### TEXTE PROPOSÉ
· · · · · · ·
A moins que le «plan» du gouvernement ne soit de suivre le scénario défendu bec et ongles par Henri Proglio, l'ancien PDG d'EDF pendant la préparation de la loi : absolument tout électrifier, chauffage et mobilité. Et ainsi parvenir aux 50% en 2025 tout en prolongeant les centrales grâce à une explosion de la consommation. Ce qui permettrait de comprendre l'obsession de Ségolène Royal pour les voitures électriques, entre autres. «Sauf qu'en 2025, la consommation du parc de véhicules électrifiable ne représentera pas grand-chose, deux réacteurs maximum. Et que la politique d'efficacité énergétique affichée par la ministre va exactement à l'encontre d'une telle augmentation !», remarque Thierry Salomon. Là non plus, donc, l'équation ne tient pas la route.
Finances d’EDF en berne
Que signifie donc la déclaration de Ségolène Royal ? Certains estiment qu'elle parle a priori d'un allongement de la durée d'amortissement des centrales. Pas forcément de la durée de vie réelle de 100% des centrales. «Mais c'est ambigu, et probablement volontairement», remarque un acteur du monde de l'énergie. «Il semblerait que l'Etat ait très peur des compensations ou indemnisations que pourrait demander EDF s'il lui impose de fermer des réacteurs. Mais j'avoue ne pas bien comprendre ce point, car l'Etat est très majoritairement actionnaire d'EDF et percevrait des dividendes qui pourraient compenser en partie les coûts d'une indemnisation.»
· · · · · · ·
### DONNÉES FOURNIES
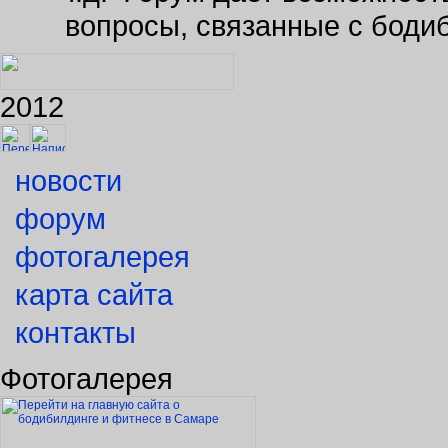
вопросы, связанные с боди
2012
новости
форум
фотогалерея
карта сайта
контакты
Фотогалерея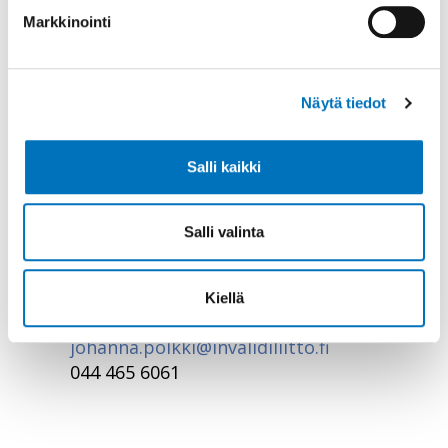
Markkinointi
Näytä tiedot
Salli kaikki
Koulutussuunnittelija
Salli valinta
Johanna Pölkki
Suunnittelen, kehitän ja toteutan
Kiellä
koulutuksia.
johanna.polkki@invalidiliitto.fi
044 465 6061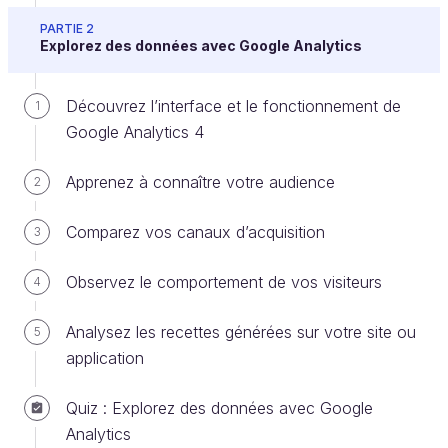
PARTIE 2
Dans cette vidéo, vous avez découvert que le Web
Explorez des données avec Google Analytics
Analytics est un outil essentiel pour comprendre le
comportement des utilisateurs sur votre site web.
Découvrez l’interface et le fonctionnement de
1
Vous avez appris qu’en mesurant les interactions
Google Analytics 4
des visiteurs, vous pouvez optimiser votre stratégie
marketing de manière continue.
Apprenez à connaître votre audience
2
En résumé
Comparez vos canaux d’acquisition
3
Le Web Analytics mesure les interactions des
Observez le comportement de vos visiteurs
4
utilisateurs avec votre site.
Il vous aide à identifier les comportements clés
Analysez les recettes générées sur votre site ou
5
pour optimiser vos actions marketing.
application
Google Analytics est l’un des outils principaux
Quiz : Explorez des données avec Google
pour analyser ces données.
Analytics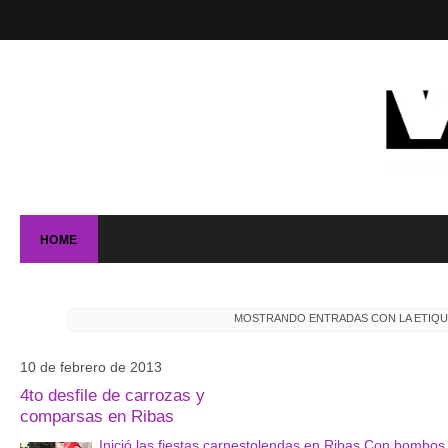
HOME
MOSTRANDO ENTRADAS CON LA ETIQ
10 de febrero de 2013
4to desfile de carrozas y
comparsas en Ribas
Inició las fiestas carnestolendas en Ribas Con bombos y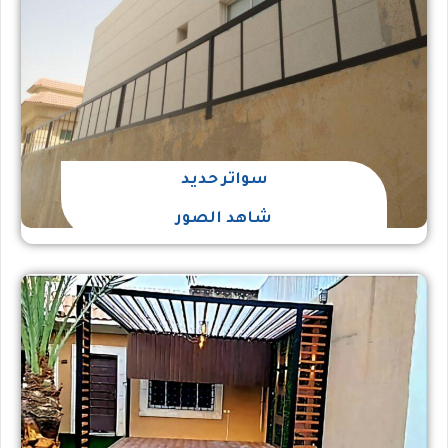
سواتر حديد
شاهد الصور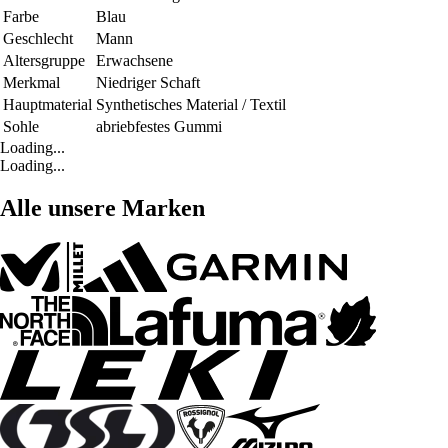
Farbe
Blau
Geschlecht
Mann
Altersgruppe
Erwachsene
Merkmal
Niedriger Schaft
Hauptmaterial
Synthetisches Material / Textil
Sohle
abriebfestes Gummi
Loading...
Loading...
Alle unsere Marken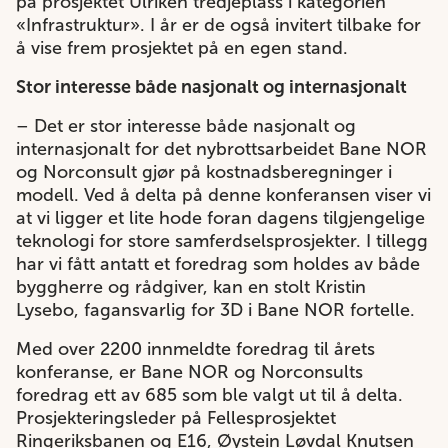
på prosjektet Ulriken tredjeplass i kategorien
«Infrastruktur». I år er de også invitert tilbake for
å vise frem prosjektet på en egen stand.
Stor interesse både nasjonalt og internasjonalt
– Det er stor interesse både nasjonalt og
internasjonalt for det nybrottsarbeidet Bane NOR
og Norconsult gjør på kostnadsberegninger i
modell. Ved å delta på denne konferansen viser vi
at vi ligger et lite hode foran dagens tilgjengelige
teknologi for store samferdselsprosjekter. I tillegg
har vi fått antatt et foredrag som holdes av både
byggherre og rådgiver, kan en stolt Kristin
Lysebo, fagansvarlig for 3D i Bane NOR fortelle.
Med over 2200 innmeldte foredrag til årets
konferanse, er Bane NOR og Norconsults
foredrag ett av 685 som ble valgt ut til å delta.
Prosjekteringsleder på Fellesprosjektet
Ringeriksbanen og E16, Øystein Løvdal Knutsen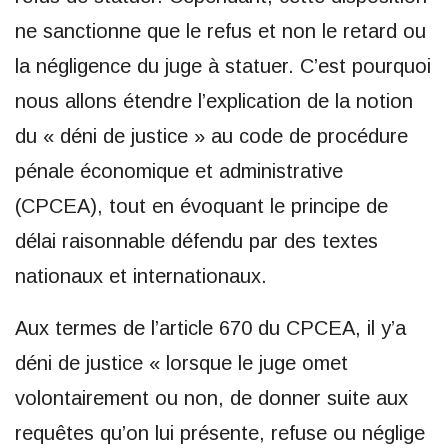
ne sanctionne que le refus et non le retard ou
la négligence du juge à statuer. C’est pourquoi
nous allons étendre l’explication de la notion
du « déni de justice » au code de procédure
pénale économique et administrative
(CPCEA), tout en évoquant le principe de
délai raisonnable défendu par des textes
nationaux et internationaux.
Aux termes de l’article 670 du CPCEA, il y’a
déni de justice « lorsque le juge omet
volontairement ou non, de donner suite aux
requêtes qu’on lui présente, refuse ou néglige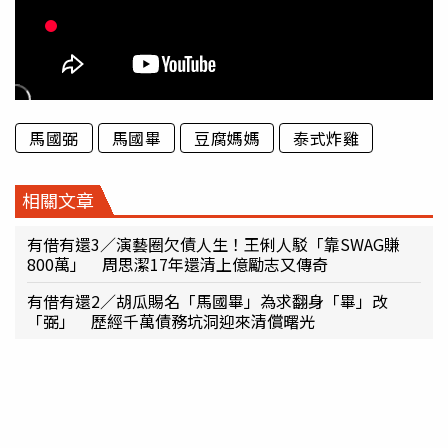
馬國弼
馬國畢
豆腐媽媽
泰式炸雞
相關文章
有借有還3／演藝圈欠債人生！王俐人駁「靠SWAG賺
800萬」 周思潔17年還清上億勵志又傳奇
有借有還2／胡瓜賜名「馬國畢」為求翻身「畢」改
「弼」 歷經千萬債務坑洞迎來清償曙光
· · · · · · ·
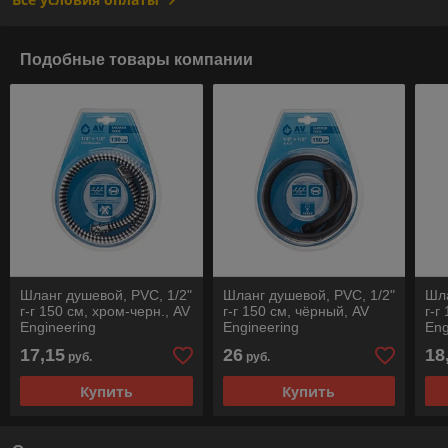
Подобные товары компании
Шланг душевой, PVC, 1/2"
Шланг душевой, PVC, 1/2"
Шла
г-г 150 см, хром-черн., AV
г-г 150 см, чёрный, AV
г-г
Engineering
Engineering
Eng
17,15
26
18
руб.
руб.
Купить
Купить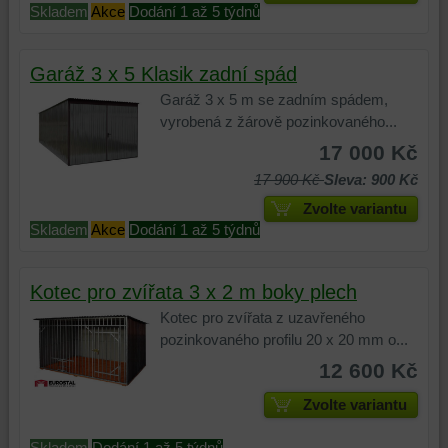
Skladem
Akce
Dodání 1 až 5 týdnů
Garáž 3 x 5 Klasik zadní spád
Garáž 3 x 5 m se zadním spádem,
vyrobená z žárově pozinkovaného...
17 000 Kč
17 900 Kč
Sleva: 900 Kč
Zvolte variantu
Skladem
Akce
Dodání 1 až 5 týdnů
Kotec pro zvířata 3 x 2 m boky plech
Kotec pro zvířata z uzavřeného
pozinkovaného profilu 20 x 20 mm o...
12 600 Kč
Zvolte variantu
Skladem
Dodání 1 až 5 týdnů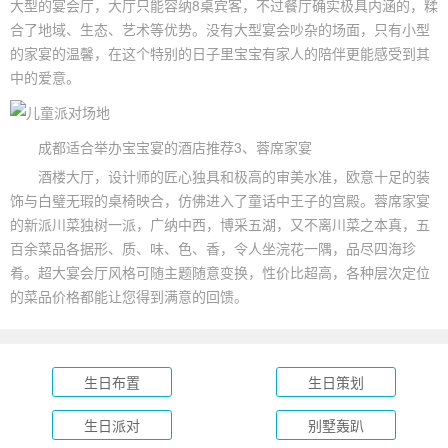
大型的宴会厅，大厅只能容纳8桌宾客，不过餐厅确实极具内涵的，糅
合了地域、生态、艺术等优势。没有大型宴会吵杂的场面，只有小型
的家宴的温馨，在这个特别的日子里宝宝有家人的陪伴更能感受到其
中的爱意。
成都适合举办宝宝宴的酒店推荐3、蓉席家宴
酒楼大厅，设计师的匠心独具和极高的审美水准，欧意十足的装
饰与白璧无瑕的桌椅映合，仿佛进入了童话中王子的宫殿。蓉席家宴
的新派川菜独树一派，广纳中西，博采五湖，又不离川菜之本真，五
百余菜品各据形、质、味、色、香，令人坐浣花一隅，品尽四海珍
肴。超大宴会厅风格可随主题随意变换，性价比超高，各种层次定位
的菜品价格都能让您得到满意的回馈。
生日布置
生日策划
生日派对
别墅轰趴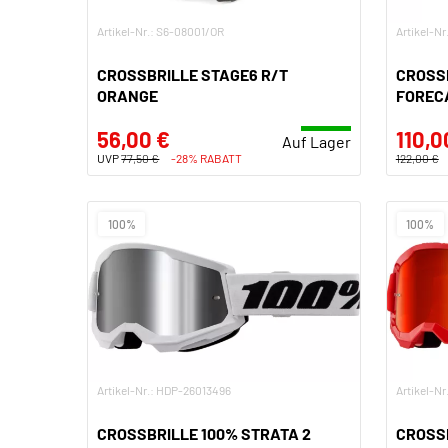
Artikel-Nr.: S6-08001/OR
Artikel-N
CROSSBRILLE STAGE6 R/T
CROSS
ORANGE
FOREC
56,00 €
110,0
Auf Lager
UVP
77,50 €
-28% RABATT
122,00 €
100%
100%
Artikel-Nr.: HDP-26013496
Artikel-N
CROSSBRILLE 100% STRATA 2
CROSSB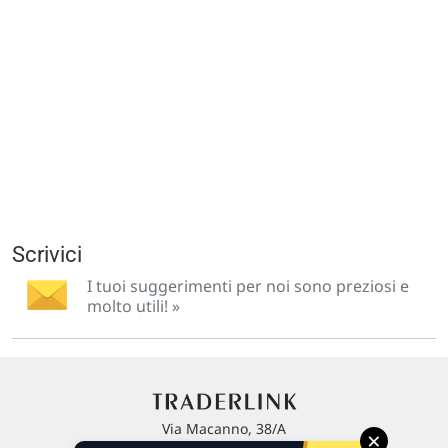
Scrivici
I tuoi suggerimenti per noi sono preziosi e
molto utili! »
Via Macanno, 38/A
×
· · · · · · ·
### CONSIGNE
D'après Thierry Salomon dans le texte proposé, à combien de réacteurs correspondra au maximum la consommation du parc de véhicules électrifiable en 2025 ?

### RÉPONSE ATTENDUE
Deux réacteurs au maximum.